Preparation of Co-C/N flower-like single-atom catalysts via TCPP coordination confinement for enhanced activation of peroxymonosulfate

Abstract

The design and preparation of highly efficient advanced oxidation processes (AOPs) catalysts is a crucial research area in the field of water pollution control. Herein, a single-atom AOP catalyst Co-N/C material (TPM-650) has been synthesized through the pyrolysis of the flower-shaped Co-TCPP MOF precursor, which is designed based on coordination confinement with TCPP. HAADF-STEM image analysis confirms the uniform distribution of single Co atoms throughout the TPM-650 material, which served as the highly efficient catalytic centers and can achieve 99.99% catalytic degradation of MG dyes in 24 min with only trace dosage ([TPM-650] = 1 mg/L, pseudo-first-order kinetic model, Kobs=0.302 min−1) and low leaching of Co ions (0.348 μg/L).

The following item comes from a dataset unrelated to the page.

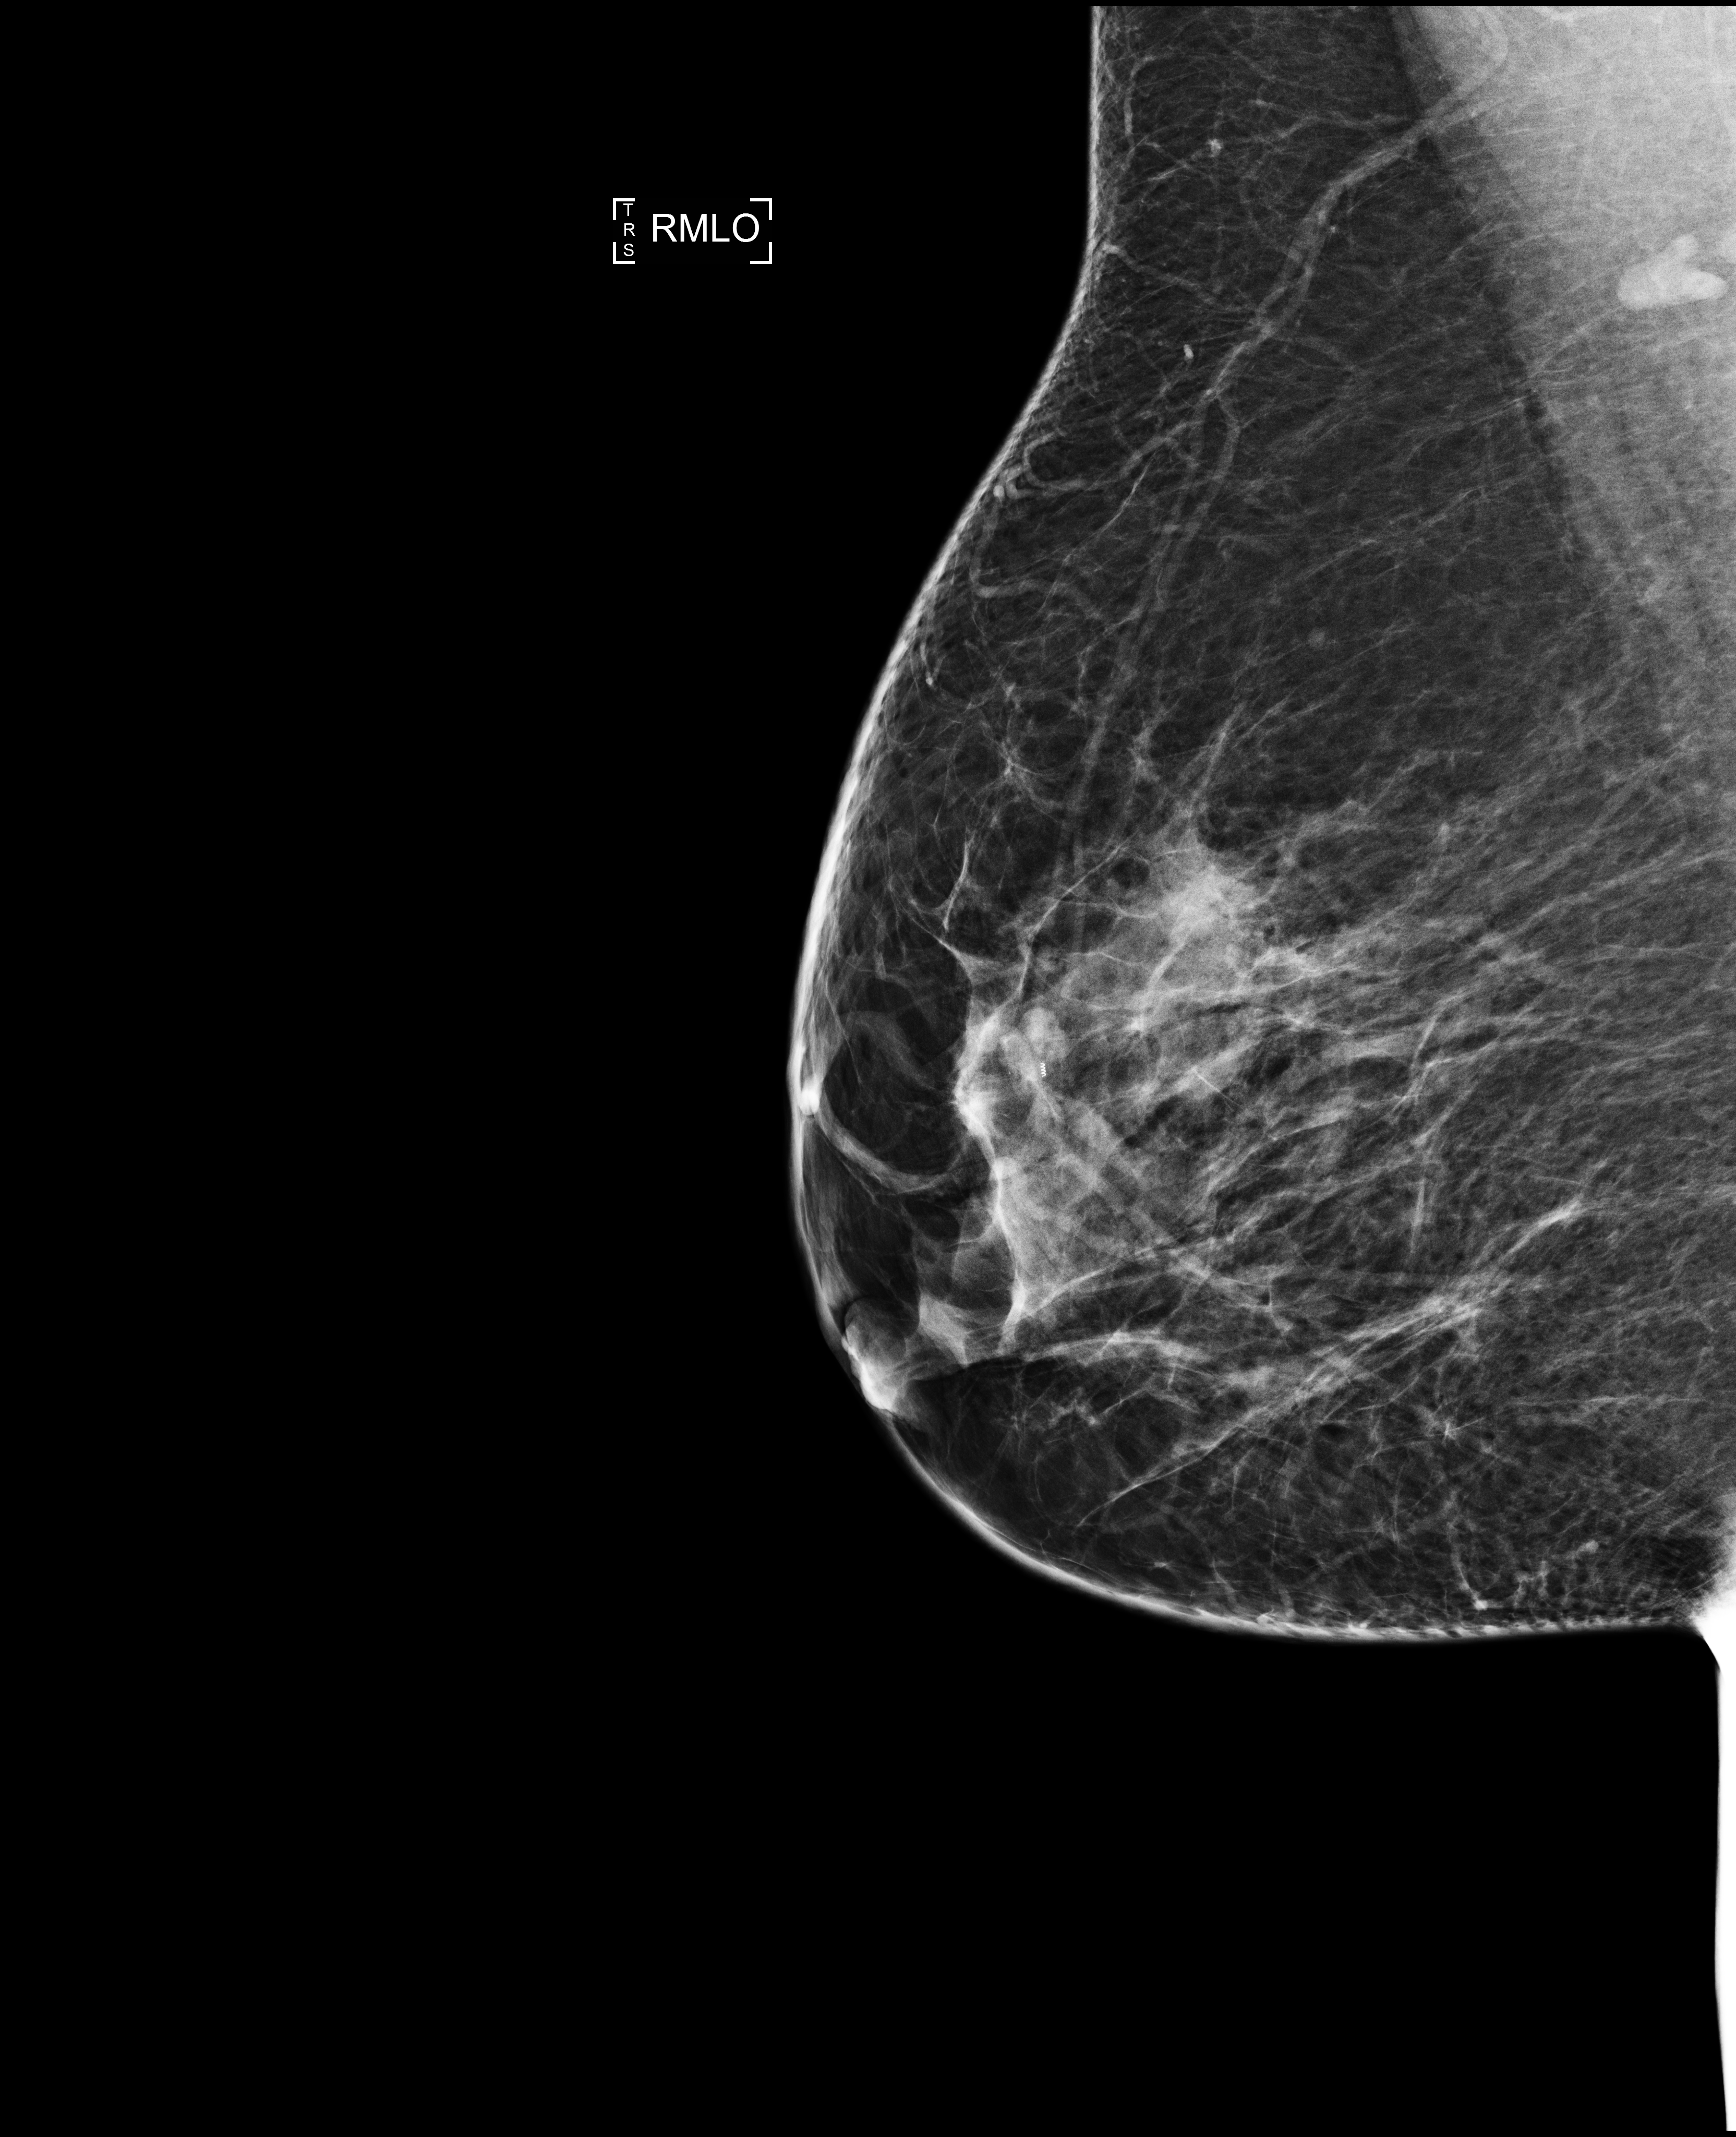
Annual screening mammography examination; compressed breast thickness 63 mm; system: Selenia Dimensions. Patient aged 47 years (female).
Image type: full-field digital mammogram. Breast: right. Projection: mediolateral oblique (MLO) view.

Under optimal condition, the degradation of MG exhibits a high turnover number (dTON) of 68.5 mmol h−1 gcat−1 and a significant reduction in total organic carbon (TOC) by 58.7%. Radical quenching experiments and EPR measurements demonstrated that various reactive oxygen species (•SO4−, •OH, 1O2, MIV(O)/MV(O)) contributes to accelerating MG degradation. The enhanced efficiency and stability were attributed to the ultrathin layer supported single-atom Co-N/C structure, high mesopore volume, and synergy between the catalyst and peroxymonsulfate (PMS) with a synergy index of 16.5. This study not only reports a highly efficient and stable advanced oxidation catalyst Co-N/C, but also confirms that the nitrogen-coordinated Co sites are the primary active sites responsible for PMS activation; thus providing valuable insights into designing efficient transition metal-based AOP catalyst via coordination method for environmental remediation.